§ **Task item**:
How many lines in the records below contain the word "实时输出"? Reply with that number only.
=-=-=
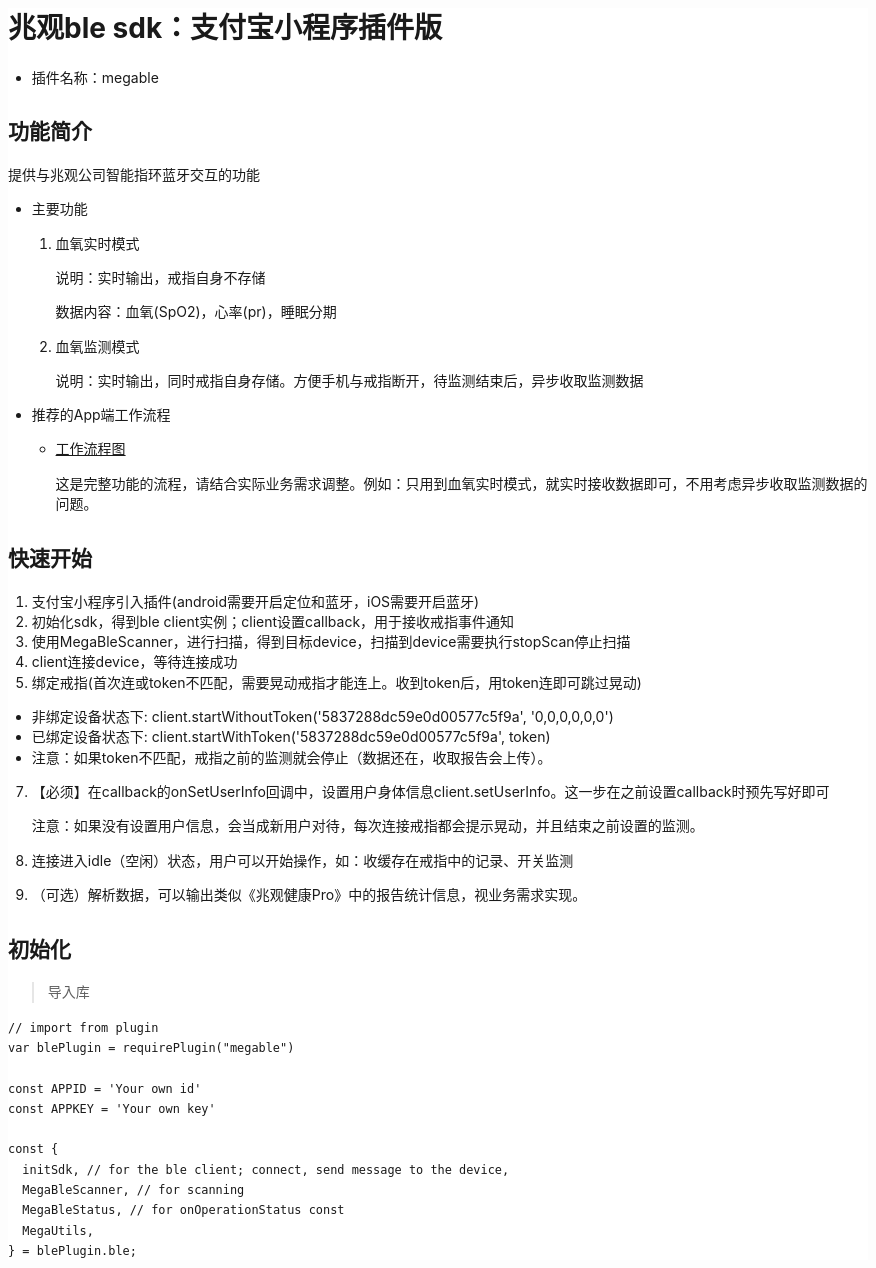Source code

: # 兆观ble sdk：支付宝小程序插件版

- 插件名称：megable

## 功能简介

提供与兆观公司智能指环蓝牙交互的功能

- 主要功能
  1. 血氧实时模式

     说明：实时输出，戒指自身不存储

     数据内容：血氧(SpO2)，心率(pr)，睡眠分期

  2. 血氧监测模式

     说明：实时输出，同时戒指自身存储。方便手机与戒指断开，待监测结束后，异步收取监测数据

- 推荐的App端工作流程
  - [工作流程图](https://file-mhn.megahealth.cn/62630b5d10f14ecce727/App%E4%B8%8E%E6%88%92%E6%8C%87%E4%BA%A4%E4%BA%92%E6%B5%81%E7%A8%8B%E5%9B%BE.pdf)

    这是完整功能的流程，请结合实际业务需求调整。例如：只用到血氧实时模式，就实时接收数据即可，不用考虑异步收取监测数据的问题。

## 快速开始

1. 支付宝小程序引入插件(android需要开启定位和蓝牙，iOS需要开启蓝牙)
2. 初始化sdk，得到ble client实例；client设置callback，用于接收戒指事件通知
3. 使用MegaBleScanner，进行扫描，得到目标device，扫描到device需要执行stopScan停止扫描
4. client连接device，等待连接成功
6. 绑定戒指(首次连或token不匹配，需要晃动戒指才能连上。收到token后，用token连即可跳过晃动)

- 非绑定设备状态下: client.startWithoutToken('5837288dc59e0d00577c5f9a', '0,0,0,0,0,0')
- 已绑定设备状态下: client.startWithToken('5837288dc59e0d00577c5f9a', token)
- 注意：如果token不匹配，戒指之前的监测就会停止（数据还在，收取报告会上传）。

7. 【必须】在callback的onSetUserInfo回调中，设置用户身体信息client.setUserInfo。这一步在之前设置callback时预先写好即可

   注意：如果没有设置用户信息，会当成新用户对待，每次连接戒指都会提示晃动，并且结束之前设置的监测。

8. 连接进入idle（空闲）状态，用户可以开始操作，如：收缓存在戒指中的记录、开关监测

9. （可选）解析数据，可以输出类似《兆观健康Pro》中的报告统计信息，视业务需求实现。



## 初始化

> 导入库

```
// import from plugin
var blePlugin = requirePlugin("megable")

const APPID = 'Your own id'
const APPKEY = 'Your own key'

const {
  initSdk, // for the ble client; connect, send message to the device, 
  MegaBleScanner, // for scanning
  MegaBleStatus, // for onOperationStatus const
  MegaUtils, 
} = blePlugin.ble;
```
=-=-=
§ **Task answer**:
2